> **Work to be completed**
Please restate the data that follows, leaving every word in place.

> **Data**
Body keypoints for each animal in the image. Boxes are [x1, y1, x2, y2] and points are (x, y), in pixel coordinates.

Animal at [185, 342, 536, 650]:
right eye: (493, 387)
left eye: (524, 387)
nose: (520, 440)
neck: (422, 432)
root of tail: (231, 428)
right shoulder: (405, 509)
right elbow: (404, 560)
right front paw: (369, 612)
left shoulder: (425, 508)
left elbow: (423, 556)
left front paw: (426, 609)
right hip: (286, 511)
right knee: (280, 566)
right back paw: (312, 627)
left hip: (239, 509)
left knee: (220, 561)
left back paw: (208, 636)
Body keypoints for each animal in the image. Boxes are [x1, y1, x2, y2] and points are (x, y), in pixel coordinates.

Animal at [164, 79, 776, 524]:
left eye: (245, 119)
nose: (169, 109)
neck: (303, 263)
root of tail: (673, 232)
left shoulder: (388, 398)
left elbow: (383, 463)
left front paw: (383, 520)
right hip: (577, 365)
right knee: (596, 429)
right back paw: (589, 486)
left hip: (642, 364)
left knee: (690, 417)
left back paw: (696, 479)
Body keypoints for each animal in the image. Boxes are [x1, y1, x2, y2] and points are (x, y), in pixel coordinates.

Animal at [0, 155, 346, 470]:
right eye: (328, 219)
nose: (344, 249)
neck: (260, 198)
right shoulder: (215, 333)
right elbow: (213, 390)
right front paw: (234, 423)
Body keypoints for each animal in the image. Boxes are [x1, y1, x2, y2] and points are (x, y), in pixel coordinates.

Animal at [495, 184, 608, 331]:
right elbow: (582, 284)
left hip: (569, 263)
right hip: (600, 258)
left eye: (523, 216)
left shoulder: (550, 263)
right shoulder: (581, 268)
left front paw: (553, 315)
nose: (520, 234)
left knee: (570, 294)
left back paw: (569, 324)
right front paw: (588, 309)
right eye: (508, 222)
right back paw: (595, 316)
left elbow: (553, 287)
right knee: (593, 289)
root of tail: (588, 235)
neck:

> **Expected answer**
Body keypoints for each animal in the image. Boxes are [x1, y1, x2, y2] and points are (x, y), in pixel coordinates.

Animal at [185, 342, 536, 650]:
right eye: (493, 387)
left eye: (524, 387)
nose: (520, 440)
neck: (422, 432)
root of tail: (231, 428)
right shoulder: (405, 509)
right elbow: (404, 560)
right front paw: (369, 612)
left shoulder: (425, 508)
left elbow: (423, 556)
left front paw: (426, 609)
right hip: (286, 511)
right knee: (280, 566)
right back paw: (312, 627)
left hip: (239, 509)
left knee: (220, 561)
left back paw: (208, 636)
Body keypoints for each animal in the image. Boxes are [x1, y1, x2, y2] and points are (x, y), in pixel coordinates.

Animal at [164, 79, 776, 524]:
left eye: (245, 119)
nose: (169, 109)
neck: (303, 263)
root of tail: (673, 232)
left shoulder: (388, 398)
left elbow: (383, 463)
left front paw: (383, 520)
right hip: (577, 365)
right knee: (596, 429)
right back paw: (589, 486)
left hip: (642, 364)
left knee: (690, 417)
left back paw: (696, 479)
Body keypoints for each animal in the image. Boxes are [x1, y1, x2, y2] and points are (x, y), in pixel coordinates.

Animal at [0, 155, 346, 470]:
right eye: (328, 219)
nose: (344, 249)
neck: (260, 198)
right shoulder: (215, 333)
right elbow: (213, 390)
right front paw: (234, 423)
Body keypoints for each animal in the image. Boxes are [x1, y1, x2, y2] and points are (x, y), in pixel coordinates.

Animal at [495, 184, 608, 331]:
right elbow: (582, 284)
left hip: (569, 263)
right hip: (600, 258)
left eye: (523, 216)
left shoulder: (550, 263)
right shoulder: (581, 268)
left front paw: (553, 315)
nose: (520, 234)
left knee: (570, 294)
left back paw: (569, 324)
right front paw: (588, 309)
right eye: (508, 222)
right back paw: (595, 316)
left elbow: (553, 287)
right knee: (593, 289)
root of tail: (588, 235)
neck:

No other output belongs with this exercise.